Philip Seufert, coordinateur de l’ONG FIAN international, qui lutte pour le droit à une alimentation adéquate, a noté que, pour être efficaces, les directives devaient aussi représenter un intérêt pour les investisseurs. Il a souligné la nécessité de travailler avec les personnes et les Etats directement touchés par l’accaparement des terres.
Les experts ont noté que ces directives mondiales sur les droits à la terre des paysans étaient néanmoins ambiguës et difficilement applicables dans les pays ne respectant pas les libertés fondamentales. En Ethiopie, par exemple, des bailleurs de fonds soutiennent l’application de ces directives auprès du gouvernement alors qu’en parallèle la criminalisation des militants pour l’accès à la terre est constante.
Nyikew Ochala, d’ASO, une ONG éthiopienne défendant les activistes criminalisés, a décrit la répression que subissent les militants, considérés comme des «terroristes» et souvent emprisonnés.
Le second panel d’experts s’est penché sur le dossier des investissements. Elgin Brunner, qui travaille pour une société spécialisée dans les investissements «durables», s’est montrée optimiste dans la capacité de cette nouvelle tendance à responsabiliser les entreprises et à lutter contre l’accaparement des terres.
Elle a été cependant interpellée par Chantal Jacovetti, du mouvement international de défense des paysans La Via campesina, qui a souligné que le problème était moins la qualité des investissements que leurs destinataires. Dénonçant la complaisance des élites dans de nombreux pays envers les grandes compagnies – notamment au Mali, où elle travaille – l’activiste a martelé que les investissements devraient se faire principalement au profit des petits paysans, qui sont les principaux fournisseurs d’alimentation dans les pays en développement.
L’idée a été soutenue par Henk Hobbelink, de l’ONG de soutien aux petits agriculteurs Grain. Il a relevé que, sur place, il n’avait pas constaté beaucoup d’investissements responsables. Dénonçant le fait que les «accapareurs» travaillent essentiellement pour l’exportation et non pas pour nourrir les populations locales, il a suggéré que les investissements servent à assurer aux petits producteurs des terres à la fois plus étendues et de meilleure qualité.

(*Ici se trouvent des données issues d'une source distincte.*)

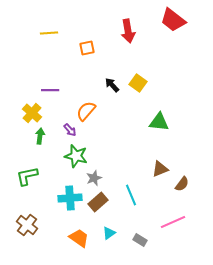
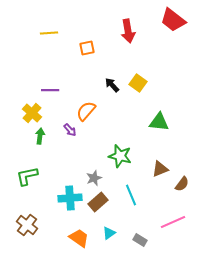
green star: moved 44 px right
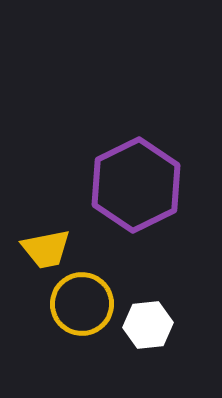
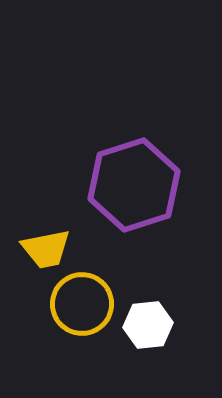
purple hexagon: moved 2 px left; rotated 8 degrees clockwise
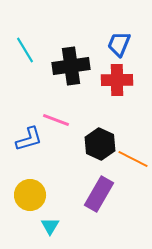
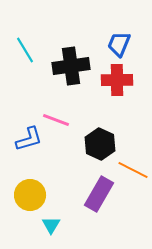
orange line: moved 11 px down
cyan triangle: moved 1 px right, 1 px up
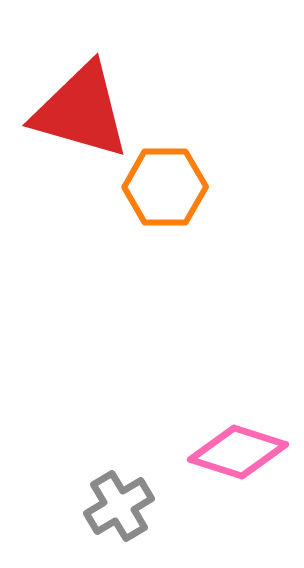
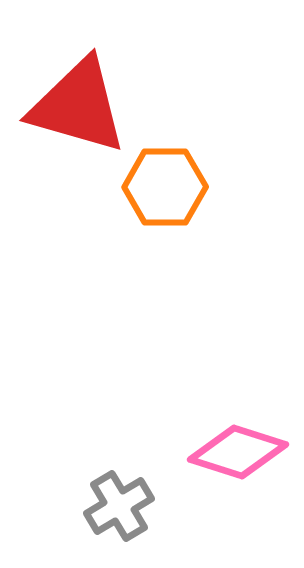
red triangle: moved 3 px left, 5 px up
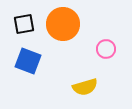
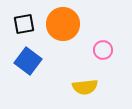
pink circle: moved 3 px left, 1 px down
blue square: rotated 16 degrees clockwise
yellow semicircle: rotated 10 degrees clockwise
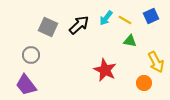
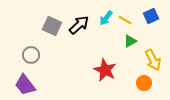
gray square: moved 4 px right, 1 px up
green triangle: rotated 40 degrees counterclockwise
yellow arrow: moved 3 px left, 2 px up
purple trapezoid: moved 1 px left
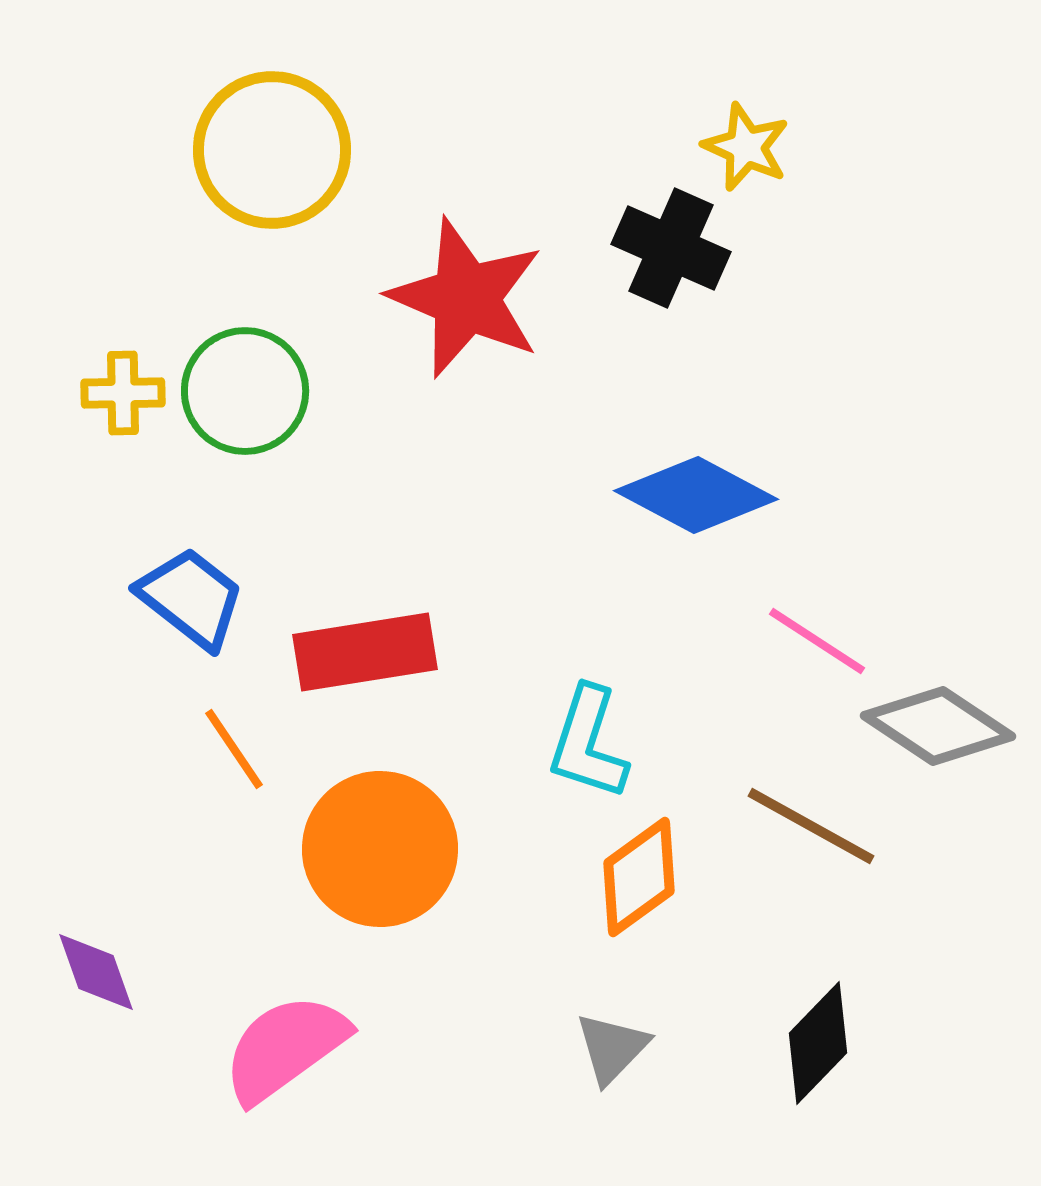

Le dernier panel a scruté la question de la résistance locale contre les élites et les entreprises. Le débat réunissait trois activistes du Sud qui se battent pour les droits des communautés locales. L’assemblée a pu constater que des moyens de lutte créatifs sont mis en place – à l’aide des lois existantes ; à travers le réseautage ou l’organisation de diverses manifestations, notamment en Afrique de l’Ouest et en Indonésie.
Simon Bodea, d’un syndicat paysan du Bénin, a rappelé que les choses ne peuvent réellement changer que lorsque les communautés sont capables de dire ‘non’ et de défendre leur dignité.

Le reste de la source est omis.